Where is New England? Not in the Super Bowl. Not even among the 14 teams that competed in this postseason. The Patriots have six Lombardi Trophies, thanks to Brady, but while he is going for his seventh a week from Sunday against Kansas City in Super Bowl LV, the team he spent two decades playing for now is only a memory.
"I had an incredible 20 years, really, an incredible 20 years," he said of his tenure as the Gawd of Spawts in Patriots Nation. "And I wouldn’t change anything over the course of 20 years. It was magical and all the relationships I developed. Those shaped me into who I am as a person and as a player. My kids were born in Boston. I have great affection for the city and everything Boston has meant to me and my family. All of New England, not just Boston."
But do you know what he said about his 10 months with the Bucs? He called this year "magical" as well. The same exact word.
It’s a strange dynamic that Brady now has with the franchise he is most tied to yet no longer plays for. Any victories he achieves with Tampa Bay feel like inherent losses for the Patriots. Any praise he applies to his new team is interpreted as a slight against his old one.
That goes not only for what Brady says but those around him.
Sometimes the comparisons are direct.
"I allow him to be himself," Bucs coach Bruce Arians was quoted as saying ahead of the NFC Championship Game last week. "Like, New England didn’t allow him to coach. I allow him to coach. I just sit back sometimes and watch."
Other times they require some between-the-lines reading, such as on Thursday, when Brady said of Arians: "He’s a great man, he’s a great leader, he’s a great person, he’s a great friend. He’s very loyal. He’s got a great way about communicating effectively with everybody around here. There is nobody who would say anything bad about B.A. . . . I love playing for him."
Sounds a lot different from Brady’s last coach, doesn’t it?

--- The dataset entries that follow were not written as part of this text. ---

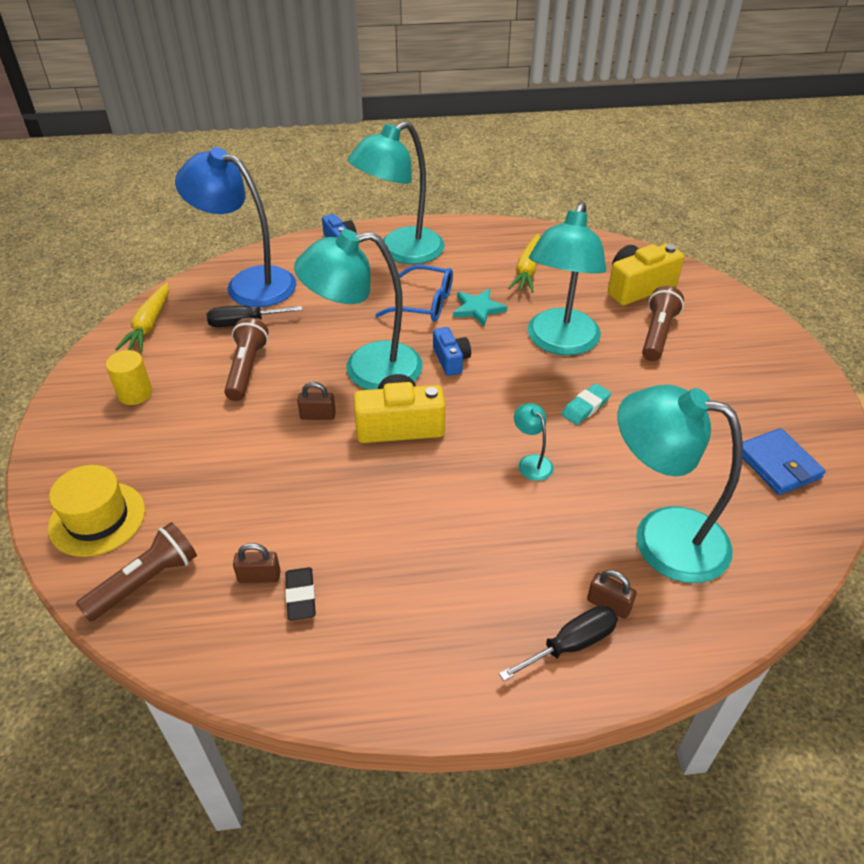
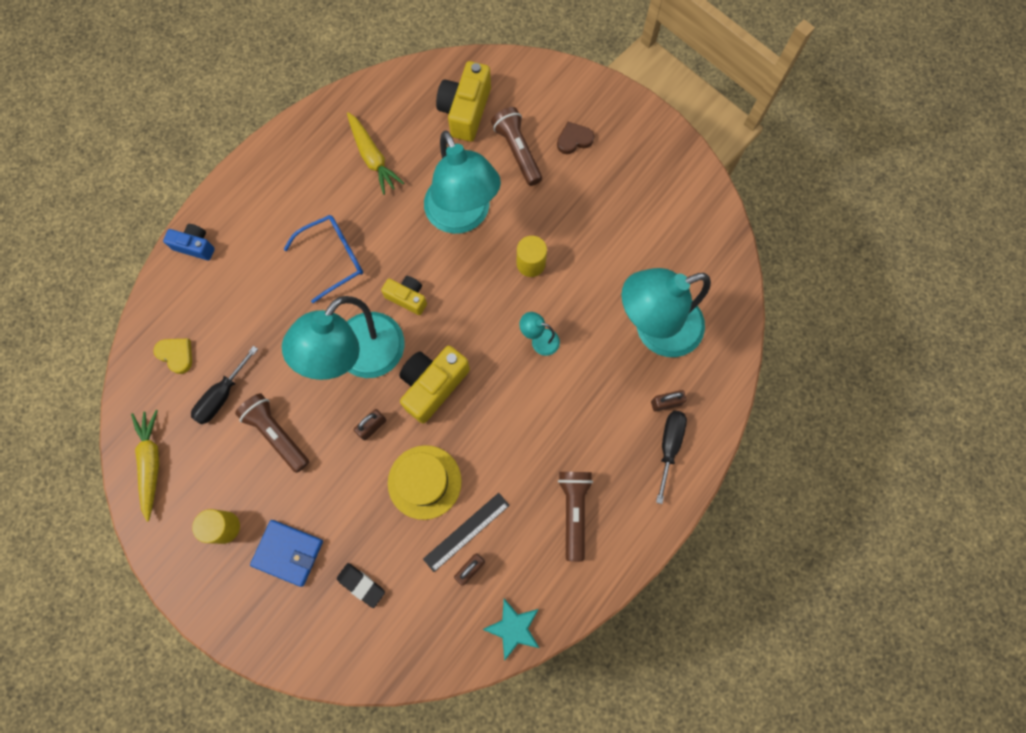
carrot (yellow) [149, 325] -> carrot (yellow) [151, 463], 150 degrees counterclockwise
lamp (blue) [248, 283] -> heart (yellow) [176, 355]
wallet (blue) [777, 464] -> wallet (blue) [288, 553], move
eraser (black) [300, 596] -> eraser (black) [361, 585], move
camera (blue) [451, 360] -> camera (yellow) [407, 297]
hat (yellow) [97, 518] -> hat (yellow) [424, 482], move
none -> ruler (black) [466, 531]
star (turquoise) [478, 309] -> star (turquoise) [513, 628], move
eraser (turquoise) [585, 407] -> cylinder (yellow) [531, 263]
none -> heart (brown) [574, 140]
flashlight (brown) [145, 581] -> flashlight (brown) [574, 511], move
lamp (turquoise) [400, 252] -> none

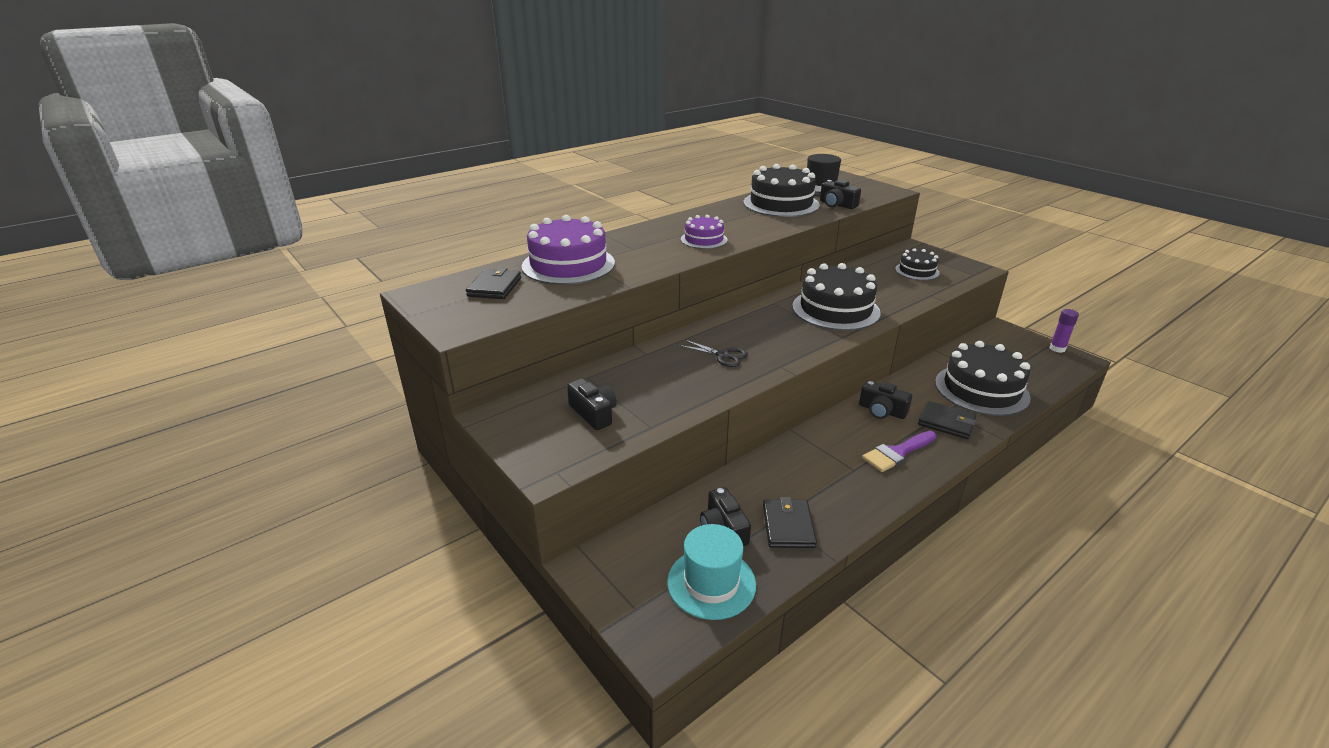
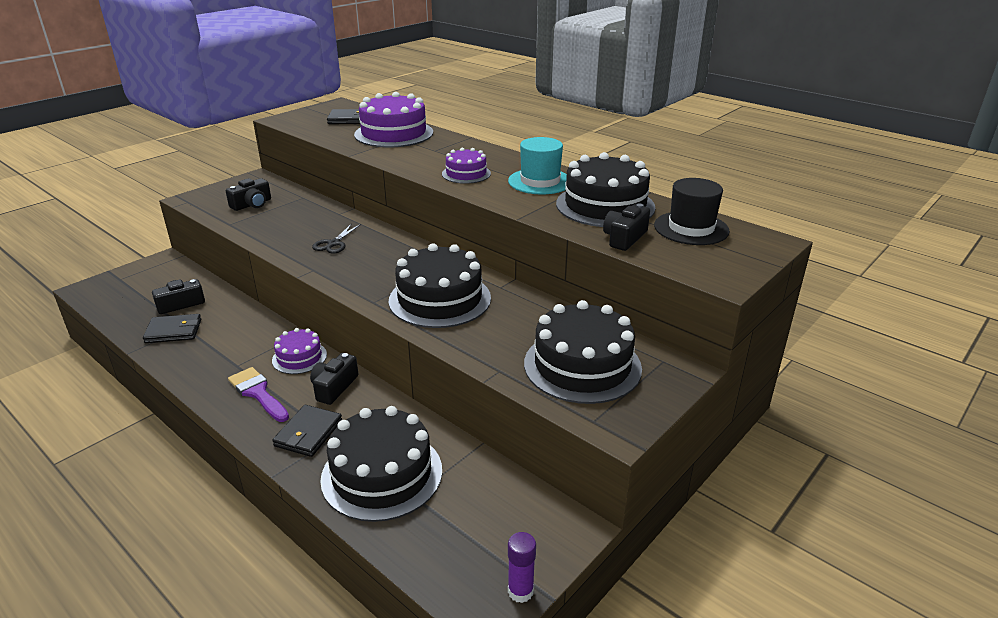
none -> cake (purple) [299, 357]
hat (turquoise) [711, 583] -> hat (turquoise) [540, 181], move
cake (black) [917, 271] -> cake (black) [582, 365], x1.82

Brady’s season with Tampa Bay has not been perfect. It began with his parents diagnosed with COVID-19 in the fall and his father spending three weeks in the hospital. Tom Brady Sr. said on ESPN this week that his battle with the virus was "a matter of life and death." Brady said his folks are doing much better and will be at the game to cheer him on.
The pandemic also kept Brady from connecting with teammates; he said there are some on defense he does not know very well because they cannot be in the same room together, travel together or even eat together.

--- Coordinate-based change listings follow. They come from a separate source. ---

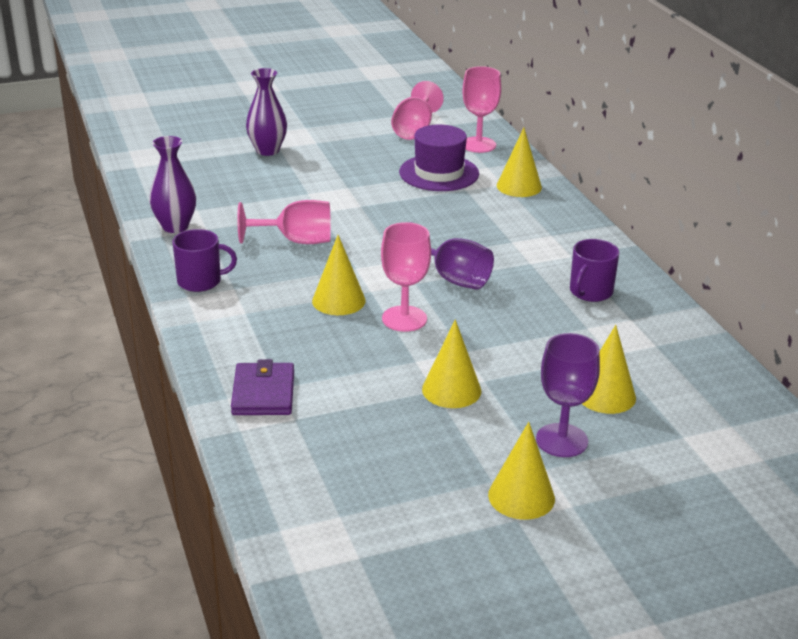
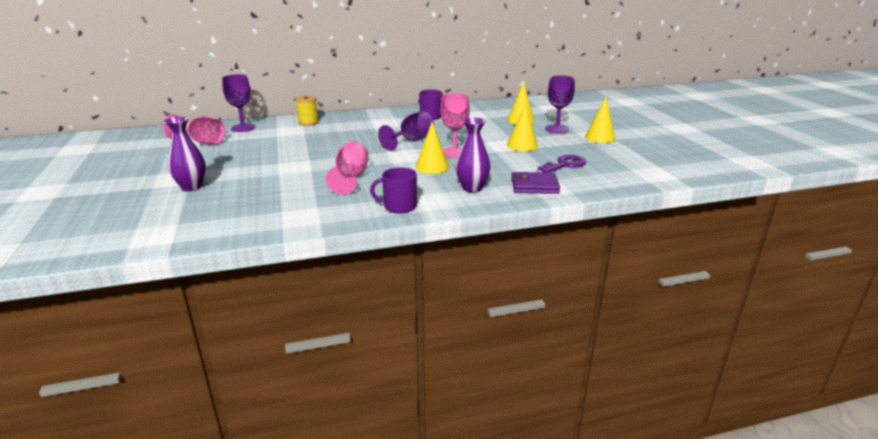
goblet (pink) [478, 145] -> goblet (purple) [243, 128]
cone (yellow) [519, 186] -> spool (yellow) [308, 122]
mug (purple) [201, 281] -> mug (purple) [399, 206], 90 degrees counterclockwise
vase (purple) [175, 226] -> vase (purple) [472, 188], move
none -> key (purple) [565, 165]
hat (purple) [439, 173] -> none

Overall, though, it has been a great season. He’s in the Super Bowl. And that he is here and New England is not doesn’t seem to matter as much to him as it does to everyone else.
"The fact that we’re still playing feels really good to me," he said. "We put a lot into it. Hopefully we can go finish the job. That would be the best part about the season is winning the last game. That’s always been the goal, to win the last game of the year."
With Tampa Bay or anywhere else he’s played.